No Future without Forgiveness is Tutu's remarkable personal memoir of his time as Chair of the Commission. It records his insistence on the need to discover a "third way" in the healing of the national psyche, and his powerful belief that "we can indeed transcend the conflicts of the past, we can hold hands as we realise our common humanity". Yet what is so striking about this memoir is his appreciation of the personal cost that the painful testimony of the Commission caused. He grapples with the theological, political and ethical objections to the Commission, as well as offering an absorbing account of the fall of apartheid, the birth of the Commission, and his own lifelong fight for justice and equality. The book offers uncompromising, often horrific, accounts of atrocities and sickening human brutality, from the emotive cases of Steve Biko and Winnie Mandela to the cases of "the little people": those whose voices are so often drowned out or forgotten in the process of political transformation. Tutu's characteristic humour, resilience and compassion are evoked in this memoir in a way that demonstrates how essential they have been to his unique political style and his ability to get results where all others failed. He recalls during the darkest days of apartheid's "vicious awfulness" when preaching about God's authority being "frequently tempted to whisper in God's ear, 'For goodness sake, why don't You make it more obvious that You are in charge?'"

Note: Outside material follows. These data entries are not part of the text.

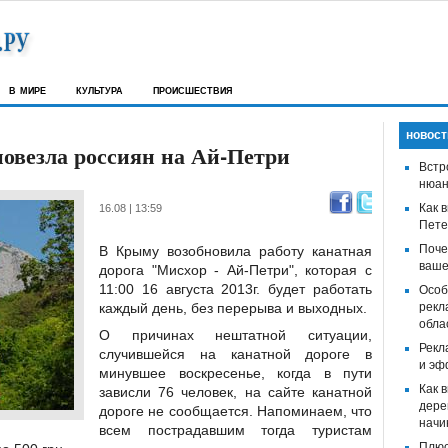
в мире
культура
происшествия
новост
повезла россиян на Ай-Петри
Встр
нюан
Как 
16.08 | 13:59
Пете
Поче
В Крыму возобновила работу канатная
ваше
дорога "Мисхор - Ай-Петри", которая с
11:00 16 августа 2013г. будет работать
Особ
каждый день, без перерыва и выходных.
рекл
обла
О причинах нештатной ситуации,
Рекл
случившейся на канатной дороге в
и эф
минувшее воскресенье, когда в пути
Как 
зависли 76 человек, на сайте канатной
дере
дороге не сообщается. Напоминаем, что
начи
всем пострадавшим тогда туристам
Плюс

No Future without Forgiveness could be profitably read alongside Antje Krog's equally compelling Country of My Skull, as it considers the emotional toll that such a process of national soul searching has had upon its participants. As Tutu himself points out, "it is a costly business to try to heal a wounded and traumatised people, and those engaging in that crucial task will perhaps bear the brunt themselves ... we were, in Henri Nouwen's celebrated phrase, 'wounded healers'". No Future without Forgiveness stands as the eloquent testimony of one of South Africa's most admired wounded healers. --Rachel Holmes
Customer Reviews
Extraordinary insight
Desmond Tutu has given an extraordinary and illuminating account of the Truth and Reconciliation Commission (TRC) in South Africa in the late 1990s. Many stories are touching, and quite frankly I did not know just evil and perverse apartheid was till reading this - I thought I knew, but I didn't.
The book is readable, humane, engaging - I've given it 4* not 5* though as it is very much a "Christian" account seen through the eyes of a Christian archbishop. Obviously we would expect that given Tutu's position, but I do personally find something a bit self-righteous (even smug, though not with Tutu who writes with deep humility) in christian accounts..."we know best if only you would see it our way...". Tutu's account of the Israeli position in Middle East affairs described towards the end I found a bit troubling - he mentioned a story of discovering he didn't trust black (Nigerian) pilots on a turbulent flight on account of his South African racial conditioning, yet seemed subsumed by Christian conditioning where the Jews are concerned. I'm not a Jew (or Christian), but have taken time out to see both sides of the Israeli/Palestinian tragedy - and there are two sides Desmond, not one.
Overall though a stirring and touching account of an extraordinary event (the TRC), and I would recommend this book to everyone - above all for its deep and rich understanding of the forgiveness and reconciliation process as a healing of human affairs.